Credit card balances, burden, delinquencies and collections in the third quarter: consumers are still in good shape with their cards

Credit cards are primarily a payment method, paid monthly. The importance of borrowings has diminished over the years.

By Wolf Richter for WOLF STREET.

Credit card balances include balances that accrue interest and balances that are paid in full by the due date such that no interest accrues. Many Americans use credit cards only as a method of payment (and to get the 1.5% cash back or whatever), not as a method of borrowing. Thus, credit card balances are much more a measure of spending than borrowing.

Fitch estimated that the total amount paid with credit cards in the United States reached $4.6 trillion in 2021. Only a tiny fraction of the expenses were not fully repaid and added to the debt carrying interest.

In the third quarter, credit card balances rose $38 billion from the previous quarter to $930 billion, according to the New York Fed. Household debt and credit report. This $930 billion includes transactions initiated roughly in September but fully repaid in October, which do not generate interest.

Credit card spending has been boosted by the resurgence in travel, with credit cards being used as a method of payment for hotels, airline tickets, rental cars, meals, and more. Soaring costs are further increasing the amounts that pass through credit cards. But cardholders fully refunded almost all of the new amounts paid by credit card during the quarter.

Households have a lot of debt, but the problem isn’t credit cards, it’s mortgages.

In a moment, we’ll look at credit card balances as a percentage of total consumer debt and as a percentage of disposable income, and we’ll look at delinquencies and third-party collections, and we’ll see that the burden of revolving credit is not more than a small fraction of what it was in previous years and decades, and delinquencies have started to rise, but are still below pre-pandemic lows, and third-party collections have dropped to new records.

During the pandemic, plummeting reservations for airline tickets, hotels, entertainment and sports venues, restaurant meals, etc., have led to a drop in the use of credit cards as payment , and that’s where the big dip happened; it shows the collapse of expenditure on services. It is now back to normal as service spending recovers.

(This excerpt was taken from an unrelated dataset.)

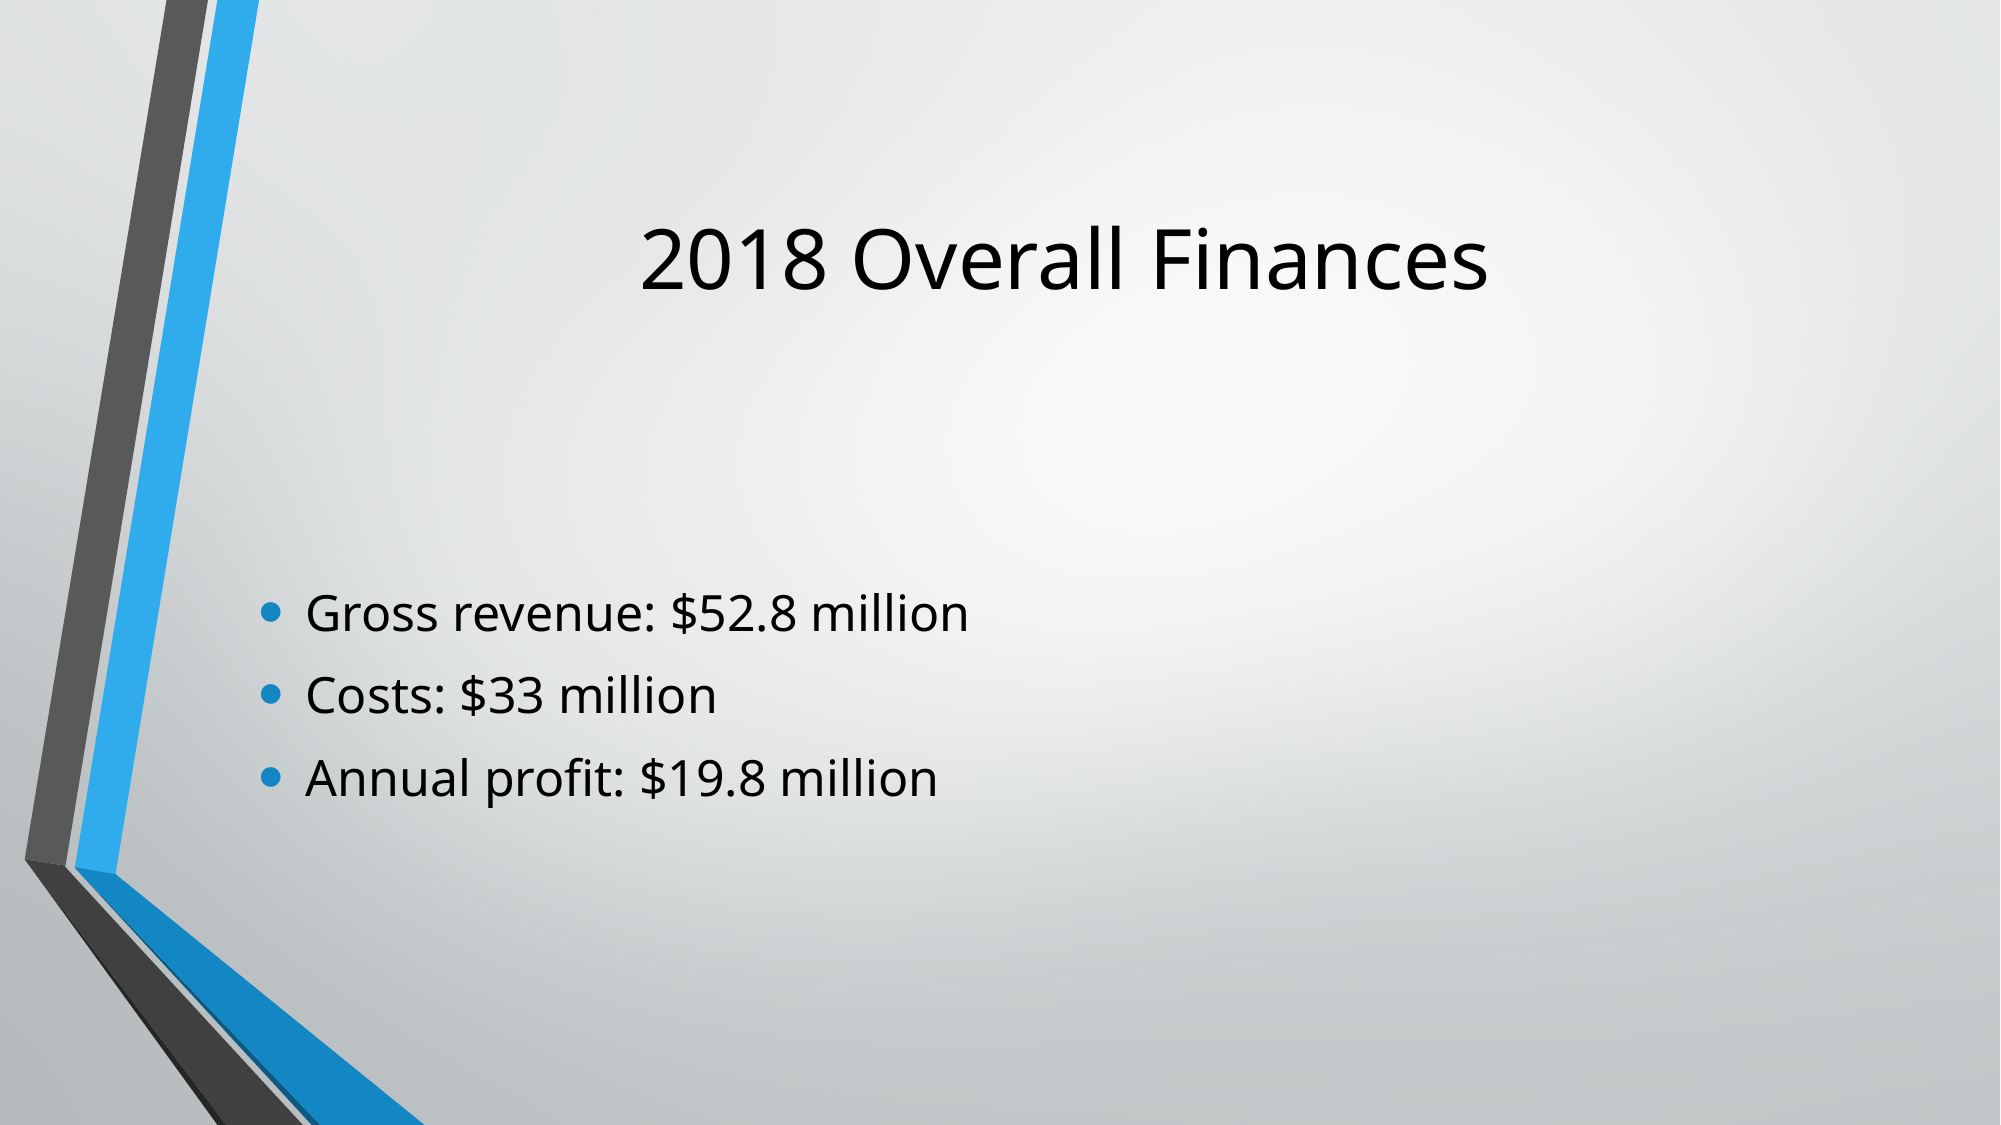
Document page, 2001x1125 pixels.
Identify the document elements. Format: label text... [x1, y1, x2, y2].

list Gross revenue: $52.8 million Costs: $33 million Annual profit: $19.8 million [243, 437, 1887, 950]
title 2018 Overall Finances [243, 112, 1887, 400]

And yet, outstanding credit card balances in the third quarter increased by only $43 billion, showing the universal use of credit cards as a method of payment, with balances paid in full each month, and in the extent to which credit cards are used as a method of borrowing. And that makes sense because borrowing with a credit card can be ridiculously expensive, with rates as high as 30%, but paying with a credit card can earn you a kickback.

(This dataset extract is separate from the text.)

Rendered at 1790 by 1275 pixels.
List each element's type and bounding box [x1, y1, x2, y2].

“Other” consumer loans, such as personal loans, payday loans and Buy-Now-Pay-Later (BNPL) loans, increased by $21 billion, reaching $490 billion in the third quarter . Most of them bear interest, but not all of them: for example, BNPL loans can be subsidized by the trader. These loan balances are now back to their 2003 level, despite 19 years of population growth, rising incomes and runaway inflation.

What is amazing, in fact, is how down these balances are after 20 years of population growth, income growth and inflation:

Decrease in the amount of credit card debt.

Consumers have reduced their reliance on credit card debt over the years, although credit cards have largely replaced checks and cash as payment methods. In 2021, $4.6 trillion was spent on credit cards, yet over the same period credit card balances grew by only $40 billion.

In 2003, credit card balances and other loans combined (the red and green lines in the chart above) accounted for more than 16% of total consumer debt, which also includes mortgages, auto loans and student loans. During the pandemic, this figure fell to 8%. In the third quarter, credit card balances and other consumer debt reached 8.6% of total consumer debt, roughly within the range of the pre-pandemic low in 2014.

Debt burden as a percentage of disposable income.

In 2003, credit card balances and “other” consumer debt accounted for 14% of disposable income (income from all sources minus taxes and social contributions). And then over the years it fell steadily as the burden of credit card balances and “other” consumer loan balances fell relative to disposable income. In the first quarter of 2021, it fell to an all-time low of 6% as disposable income ballooned with stimulus funds. In Q3 2022, it rose to 7.6%, roughly within the range of pre-pandemic lows:

Delinquencies increase, remain at or below pre-pandemic lows.

Stimulus funds delivered directly to consumers during the pandemic – stimulus checks, PPP loans, additional unemployment benefits, etc. – as well as the sums that consumers did not have to pay – mortgage forbearance, bans on eviction, etc. dough, and many who had fallen behind on their credit cards have caught up. Others were able to enter their credit card arrears into forbearance programs, and the outstanding balance was marked “current”.

That’s all over, and credit card balances that are becoming unpaid — 30+ days past due — have been growing all year. In the third quarter, they reached 5.2% of total balances, which is in the same range as during the pre-pandemic lows of early 2016.

“Other” consumer loans, such as personal loans, that are becoming delinquent reached 5.8% of total “other” balances and remain well below pre-pandemic lows:

Third-party collections fell to new all-time lows.

The percentage of consumers with third-party collections fell to 5.7%, the lowest on record, and down from 14.6% of all consumers following the unemployment crisis of the Great Recession.